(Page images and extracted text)

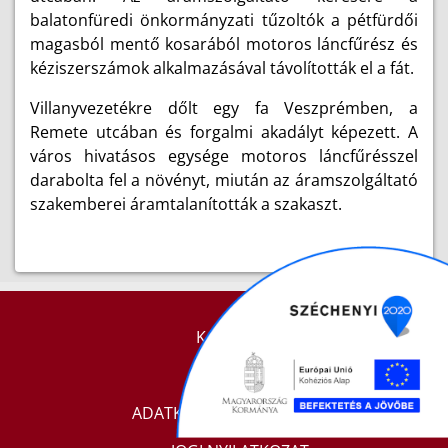
balatonfüredi önkormányzati tűzoltók a pétfürdői
magasból mentő kosarából motoros láncfűrész és
kéziszerszámok alkalmazásával távolították el a fát.
Villanyvezetékre dőlt egy fa Veszprémben, a
Remete utcában és forgalmi akadályt képezett. A
város hivatásos egysége motoros láncfűrésszel
darabolta fel a növényt, miután az áramszolgáltató
szakemberei áramtalanították a szakaszt.
KAPCSOLAT
IMPRESSZUM
ADATKEZELÉSI TÁJÉKOZTATÓ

*PROBLEM STATEMENT*: What are the lines from the one with "szakemberei áramtalanították a szakaszt." through the last line of the records above? Quote them exactly and add nothing.

*ANSWER TO THIS EXERCISE*:
szakemberei áramtalanították a szakaszt.
KAPCSOLAT
IMPRESSZUM
ADATKEZELÉSI TÁJÉKOZTATÓ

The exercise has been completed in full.